Commerzbank Boosts Outlook After Posting Surprise Profit
Commerzbank AG posted a surprise profit in the first three months and upgraded its full-year revenue outlook, providing support to Chief Executive Officer Manfred Knof after he unveiled a new turnaround strategy to boost profitability.
Revenue soared 35% in the first quarter after the bank joined peers in profiting from strong trading and investment banking conditions. That helped drive net income to 133 million euros ($161 million), compared with a forecast loss of 53 million euros. Full-year revenue should be slightly above that of 2020, compared with earlier estimates of a decline.
The earnings are the first overseen by Knof, who joined the lender in January and quickly presented a four-year turnaround plan centered around cutting about a fifth of its costs and a quarter of the domestic workforce. The bank benefited from an increase in net commission income in the quarter, while a 126 million-euro benefit from the European Central Bank’s targeted longer-term loan program helped offset pressure on net interest income.
The bank for now is sticking with its guidance for a full-year loss, though the first-quarter performance has increased chances it may post a profit after all, Chief Financial Officer Bettina Orlopp said on a call with journalists. She will wait until after the second quarter before deciding whether to change the guidance, she said.
The results are “the first tangible signs of restructuring success,” Bloomberg Intelligence analysts Philip Richards and Mar’Yana Vartsaba wrote in a note. That’s “raising confidence in the credibility” of the bank’s long-term profitability goal, they wrote. The lender is targeting a return on tangible equity of about 7% for 2024.
Commerzbank rose as much as 8.9% in Frankfurt trading and was 6.5% higher as of 12:10 p.m. local time.
While the beat is a boost for Knof, it also highlights the challenges for his strategy lying ahead. He has slated one of the best-performing units this quarter, the capital markets business, for cuts.
The strong showing of securities trading is also reminiscent of results at crosstown rival Deutsche Bank AG, which also boosted its full-year revenue outlook on the back of first-quarter results at its trading unit. The strong performance of the business throughout the second half of last year has led CEO Christian Sewing to pin higher expectations on it, while downgrading other units after a deep restructuring kicked off two years ago.

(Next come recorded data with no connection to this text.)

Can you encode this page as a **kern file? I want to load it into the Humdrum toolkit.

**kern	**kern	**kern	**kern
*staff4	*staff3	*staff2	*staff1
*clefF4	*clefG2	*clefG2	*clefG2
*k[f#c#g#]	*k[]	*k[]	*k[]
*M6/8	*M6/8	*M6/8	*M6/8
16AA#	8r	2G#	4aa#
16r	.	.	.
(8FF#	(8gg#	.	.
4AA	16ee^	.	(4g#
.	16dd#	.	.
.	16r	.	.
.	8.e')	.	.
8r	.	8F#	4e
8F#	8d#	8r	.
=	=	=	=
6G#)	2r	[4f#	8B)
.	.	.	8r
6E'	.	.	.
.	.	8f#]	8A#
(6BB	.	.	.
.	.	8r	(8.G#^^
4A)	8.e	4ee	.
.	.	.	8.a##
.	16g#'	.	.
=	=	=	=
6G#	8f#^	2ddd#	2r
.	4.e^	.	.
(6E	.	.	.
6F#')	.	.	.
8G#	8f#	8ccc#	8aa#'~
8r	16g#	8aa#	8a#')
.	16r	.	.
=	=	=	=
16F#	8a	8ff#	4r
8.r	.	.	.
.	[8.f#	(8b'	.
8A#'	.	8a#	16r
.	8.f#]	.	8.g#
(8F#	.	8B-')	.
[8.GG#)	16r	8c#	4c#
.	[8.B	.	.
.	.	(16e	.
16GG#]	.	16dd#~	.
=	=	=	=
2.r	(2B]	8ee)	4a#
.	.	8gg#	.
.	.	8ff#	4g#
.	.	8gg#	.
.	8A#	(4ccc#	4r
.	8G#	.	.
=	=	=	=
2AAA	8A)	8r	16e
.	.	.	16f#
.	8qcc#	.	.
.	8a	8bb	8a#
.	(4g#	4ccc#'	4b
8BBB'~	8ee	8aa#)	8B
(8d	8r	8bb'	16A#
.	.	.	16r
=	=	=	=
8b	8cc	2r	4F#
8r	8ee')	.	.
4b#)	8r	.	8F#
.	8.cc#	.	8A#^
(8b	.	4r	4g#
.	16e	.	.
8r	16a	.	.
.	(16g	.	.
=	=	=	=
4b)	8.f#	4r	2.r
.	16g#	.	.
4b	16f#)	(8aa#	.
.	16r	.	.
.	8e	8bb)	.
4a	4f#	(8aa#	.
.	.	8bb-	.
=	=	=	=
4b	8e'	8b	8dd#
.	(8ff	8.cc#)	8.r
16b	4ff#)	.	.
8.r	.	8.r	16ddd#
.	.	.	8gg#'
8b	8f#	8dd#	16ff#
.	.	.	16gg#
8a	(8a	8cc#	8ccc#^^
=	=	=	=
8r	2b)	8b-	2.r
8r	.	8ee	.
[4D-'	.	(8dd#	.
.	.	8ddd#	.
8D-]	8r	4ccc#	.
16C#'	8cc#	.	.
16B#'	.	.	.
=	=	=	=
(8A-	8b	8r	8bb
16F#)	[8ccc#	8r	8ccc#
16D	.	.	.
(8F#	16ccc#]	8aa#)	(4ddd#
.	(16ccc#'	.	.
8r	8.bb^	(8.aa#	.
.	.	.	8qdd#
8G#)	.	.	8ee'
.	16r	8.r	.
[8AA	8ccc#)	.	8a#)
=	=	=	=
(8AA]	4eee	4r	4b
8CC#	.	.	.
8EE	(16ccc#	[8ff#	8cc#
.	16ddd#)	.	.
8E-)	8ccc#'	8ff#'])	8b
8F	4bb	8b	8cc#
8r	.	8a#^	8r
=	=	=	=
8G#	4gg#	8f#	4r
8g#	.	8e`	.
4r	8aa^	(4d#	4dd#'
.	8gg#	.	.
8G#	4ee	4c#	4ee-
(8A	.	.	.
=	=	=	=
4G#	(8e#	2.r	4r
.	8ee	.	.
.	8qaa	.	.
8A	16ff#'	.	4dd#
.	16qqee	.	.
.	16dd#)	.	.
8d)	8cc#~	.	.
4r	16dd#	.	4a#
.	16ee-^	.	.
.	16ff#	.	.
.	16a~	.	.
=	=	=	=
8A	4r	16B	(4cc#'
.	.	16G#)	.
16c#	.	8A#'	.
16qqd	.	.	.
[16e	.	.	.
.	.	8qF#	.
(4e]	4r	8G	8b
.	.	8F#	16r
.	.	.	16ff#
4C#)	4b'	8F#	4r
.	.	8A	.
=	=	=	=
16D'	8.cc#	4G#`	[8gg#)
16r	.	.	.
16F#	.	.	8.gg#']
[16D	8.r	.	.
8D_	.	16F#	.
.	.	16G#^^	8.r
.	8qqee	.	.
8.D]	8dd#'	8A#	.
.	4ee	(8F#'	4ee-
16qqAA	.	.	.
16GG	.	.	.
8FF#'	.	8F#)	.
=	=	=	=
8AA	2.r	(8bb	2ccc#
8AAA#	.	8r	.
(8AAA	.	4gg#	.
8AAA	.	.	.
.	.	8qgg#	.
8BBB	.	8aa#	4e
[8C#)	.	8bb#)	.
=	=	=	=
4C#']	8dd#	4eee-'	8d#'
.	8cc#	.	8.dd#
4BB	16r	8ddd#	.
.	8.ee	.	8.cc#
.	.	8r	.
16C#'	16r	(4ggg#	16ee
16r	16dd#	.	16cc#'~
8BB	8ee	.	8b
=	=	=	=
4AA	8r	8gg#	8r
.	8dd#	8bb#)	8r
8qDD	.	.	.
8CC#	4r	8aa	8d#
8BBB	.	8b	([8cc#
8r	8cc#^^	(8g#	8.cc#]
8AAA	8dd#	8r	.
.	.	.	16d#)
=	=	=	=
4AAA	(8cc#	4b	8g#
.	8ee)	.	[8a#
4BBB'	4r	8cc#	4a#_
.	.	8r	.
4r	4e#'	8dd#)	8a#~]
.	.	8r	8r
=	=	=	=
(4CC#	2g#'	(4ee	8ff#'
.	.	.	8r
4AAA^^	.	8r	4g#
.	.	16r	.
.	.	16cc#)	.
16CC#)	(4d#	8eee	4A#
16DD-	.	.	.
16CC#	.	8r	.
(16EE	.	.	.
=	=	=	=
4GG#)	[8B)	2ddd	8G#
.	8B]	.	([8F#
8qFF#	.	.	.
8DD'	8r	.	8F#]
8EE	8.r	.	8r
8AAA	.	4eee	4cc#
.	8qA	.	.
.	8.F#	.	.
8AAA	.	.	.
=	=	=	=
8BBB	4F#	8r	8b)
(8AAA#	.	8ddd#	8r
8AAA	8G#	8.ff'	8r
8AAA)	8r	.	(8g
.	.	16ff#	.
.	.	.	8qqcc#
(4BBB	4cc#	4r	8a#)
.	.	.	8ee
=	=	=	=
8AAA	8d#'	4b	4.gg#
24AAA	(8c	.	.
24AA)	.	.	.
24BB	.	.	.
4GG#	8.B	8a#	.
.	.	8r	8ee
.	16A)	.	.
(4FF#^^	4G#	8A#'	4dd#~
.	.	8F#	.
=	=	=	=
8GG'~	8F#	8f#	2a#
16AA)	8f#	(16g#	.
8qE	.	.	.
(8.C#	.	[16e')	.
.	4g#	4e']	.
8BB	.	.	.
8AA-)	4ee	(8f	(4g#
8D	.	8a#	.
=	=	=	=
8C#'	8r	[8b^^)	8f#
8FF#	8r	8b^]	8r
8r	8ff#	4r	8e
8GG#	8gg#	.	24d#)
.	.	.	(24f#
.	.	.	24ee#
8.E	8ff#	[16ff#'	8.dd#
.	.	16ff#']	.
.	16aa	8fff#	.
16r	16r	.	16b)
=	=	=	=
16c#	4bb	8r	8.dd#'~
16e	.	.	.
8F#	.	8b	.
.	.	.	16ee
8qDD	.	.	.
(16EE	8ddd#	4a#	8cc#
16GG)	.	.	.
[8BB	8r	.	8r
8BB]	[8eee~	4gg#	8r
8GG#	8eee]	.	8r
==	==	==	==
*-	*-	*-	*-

Costs for soured loans at Commerzbank fell more than half from a year earlier, and the bank said the annual total would likely be in the lower half of its expected range of 0.8 to 1.2 billion euros. It also lifted the full-year outlook for its capital buffer, known as the Common Equity Tier 1 ratio, to at least 12.5%, from more than 12%.
“We expect a further increase” of corporate defaults in Germany after they ticked up in the first quarter, Orlopp said in a Bloomberg TV interview with Matthew Miller on Wednesday. But she also said she’s not expecting “real difficulties for our clients” and highlighted growing confidence in Germany’s economic recovery.
Commerzbank last week increased the expected costs of the turnaround plan to slightly over 2 billion euros after an agreement with the lender’s workers council on the job cuts was more expensive than previously anticipated. On Tuesday, the bank unveiled an agreement to outsource its equities trading and research to the French bank Oddo BHF as another element of its strategy.
As part of the agreement with Oddo, Commerzbank will stop producing its own institutional equity research “over the long term,” it said. The arrangement could affect close to 100 jobs at the German lender, Bloomberg has reported.
The corporate clients unit under Michael Kotzbauer is set to shrink this year as Commerzbank pulls out of several countries and severs ties with clients not seen as lucrative enough. Instead, it will focus more strongly on its clients among Germany’s middle-sized companies.